Changhong Zhi, Ke Chen ^∗, Yunxiang You
Shanghai Jiao Tong University, 800 Dongchuan Road, Shanghai, China

Received 12 January 2018; received in revised form 24 March 2018; accepted 19 April 2018
Available online 1 May 2018

Abstract
The propagation and evolution of long nonlinear internal solitary waves over slope-shelf topography is theoretically and numerically studied in a two-layer fluid system of finite depth. The variable Korteweg–de Vries (vKdV) and variable extended Korteweg–de Vries (veKdV) equations are derived for the weak and moderate nonlinear waves, respectively. The numerical method is developed from finite difference/volume (FD/FV) scheme to solve the nonlinear equations. The transformation of solitary waves is observed when they propagate past the slope. The elevation of rear face of the front wave grows with the increase of the slope inclination.
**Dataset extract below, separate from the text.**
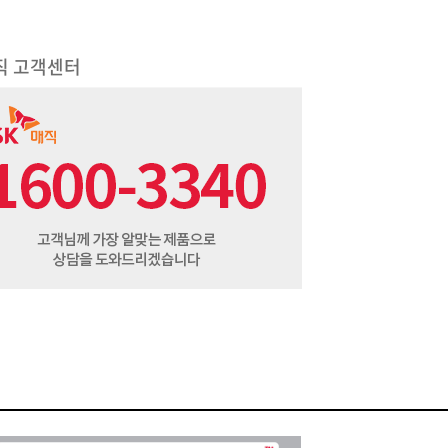
직 고객센터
The results also show that the transformed waves can be described by the steady solution of the corresponding theoretical model (vKdV, veKdV) by considering the depth condition beyond the shelf.
© 2018 Shanghai Jiaotong University. Published by Elsevier B.V.
This is an open access article under the CC BY-NC-ND license. ( http://creativecommons.org/licenses/by-nc-nd/4.0/ )

Keywords: Internal solitary waves; Two-layer fluid system; Slope-shelf topography; Theoretical model.